Op vrijdag 4 november 2011 is architect Joop van Stigt overleden. Met het oeuvre dat hij in de afgelopen vijftig jaar heeft opgebouwd, laat hij een bijzonder stempel achter in verschillende Nederlandse steden, en vooral in zijn geboortestad Amsterdam.
Van Stigt begon zijn carrière in 1953 bij het bureau van Alexander Bodon, toen hij nog op de HTS Bouwkunde zat. Tijdens zijn vervolgopleiding aan de Academie van Bouwkunst, vroeg Aldo van Eyck hem als tekenaar en opzichter bij de bouw van zijn beroemde Burgerweeshuis in Amsterdam. Dit project leverde Van Stigt veel ervaring en contacten op en al snel stond hij samen met jaargenoot Piet Blom bekend als the angry young men van de Nederlandse architectuur. De Prix de Rome in 1962 gaf een nieuwe impuls aan zijn carrière. Met de opdracht voor het ontwerp van de personeelskantine van de Universiteit Twente startte Van Stigt zijn eigen bureau. Er volgden in eerste instantie vele nieuwbouwprojecten, waaronder het raadhuis van Ter Aar, de woontorens in de Bijlmermeer, woningbouw voor Almere Haven en de Faculteit der Letteren in Leiden. Zijn ontwerpen kenmerken zich vooral door de structuralistische inslag, een houding die van Stigt meenam vanuit de bouwpraktijk: met weinig middelen veel voor elkaar krijgen. Later liet hij in zijn Amsterdam regelmatig zijn stem horen, onder andere als voorzitter van de welstand. Hij streed voor behoud en herstel, en kleinschalige stadsvernieuwing. Het makkelijke slopen was hem een doorn in het oog.
Vanaf 1987 was Van Stigt als hoogleraar bouwtechniek verbonden aan de TU Delft, waar hij zijn visie op herbestemming als ontwerpopgave van de toekomst met verve uitdroeg.
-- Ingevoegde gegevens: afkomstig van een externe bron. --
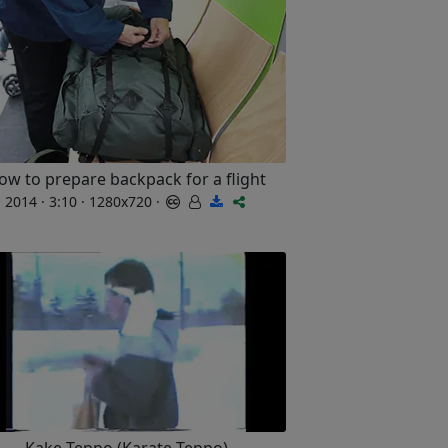
ow to prepare backpack for a flight
2014 · 3:10 · 1280x720 ·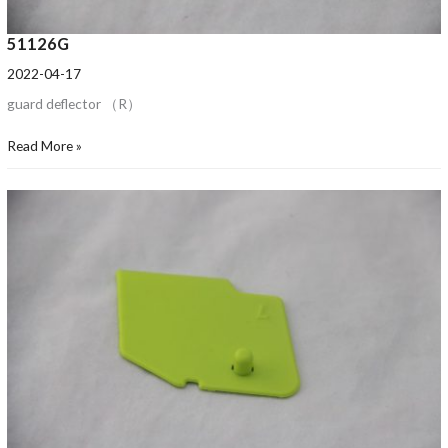
51126G
2022-04-17
guard deflector （R）
Read More »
Ondertussen bracht hij zijn ideeën samen met zijn zoon André van Stigt in de praktijk met steeds meer restauratie- en herbestemmingprojecten. Bekende voorbeelden zijn het Entrepotdok, de P.L. Takstraat, het Olympisch stadion, en de Oranje Nassaukazerne in Amsterdam en de grote kerk in Breda. Hij zette ook veel onderzoeken op over behoud en restauratie, bijvoorbeeld naar de reiniging van zandsteen gevels.
Naast zijn werk in Nederland, was Joop van Stigt ook zeer actief in Mali. Hij maakt in 1972 zijn eerste reis naar de Bandiagara-kliffen in Mali met Herman Haan. Getroffen door de armoede en onder de indruk van de cultuur, was dit het begin van een blijvende liefde voor de Dogon. Vele reizen volgden, waarvan ook veel samen met zijn vrouw Gonny, de zakelijke kracht achter het bureau Van Stigt. Hun werk begon met kleinschalige acties: het aanleggen van een dam, het bouwen van een put en vervolgens de bouw van de eerste school. Toen de vraag naar scholen en watervoorzieningen steeds groter werd, besloten ze in 1995 de Stichting Dogon Onderwijs op te richten om hun werk voor de Dogon te kunnen continueren. In het begin werd dit werk vooral bekostigd uit eigen middelen omdat Van Stigt vond dat je af en toe gewoon eens wat terug moest doen. Zoon en dochter Jurriaan en Jacqueline van Stigt zetten de activiteiten van de stichting samen met Gonny voort.
Joop van Stigt won diverse prijzen met zijn werk, waaronder de BNA-kubus voor zijn hele oeuvre en De Nationale Renovatieprijs voor het Entrepotdok en het Olympisch Stadion. Hij werd bovendien benoemd tot Ridder in Orde de van de Nederlandse Leeuw voor zijn inzet voor de kwaliteit van de Nederlandse architectuur. In Afrika werd hem dezelfde eer toegekend als Chevalier de lOrdre National de Mali.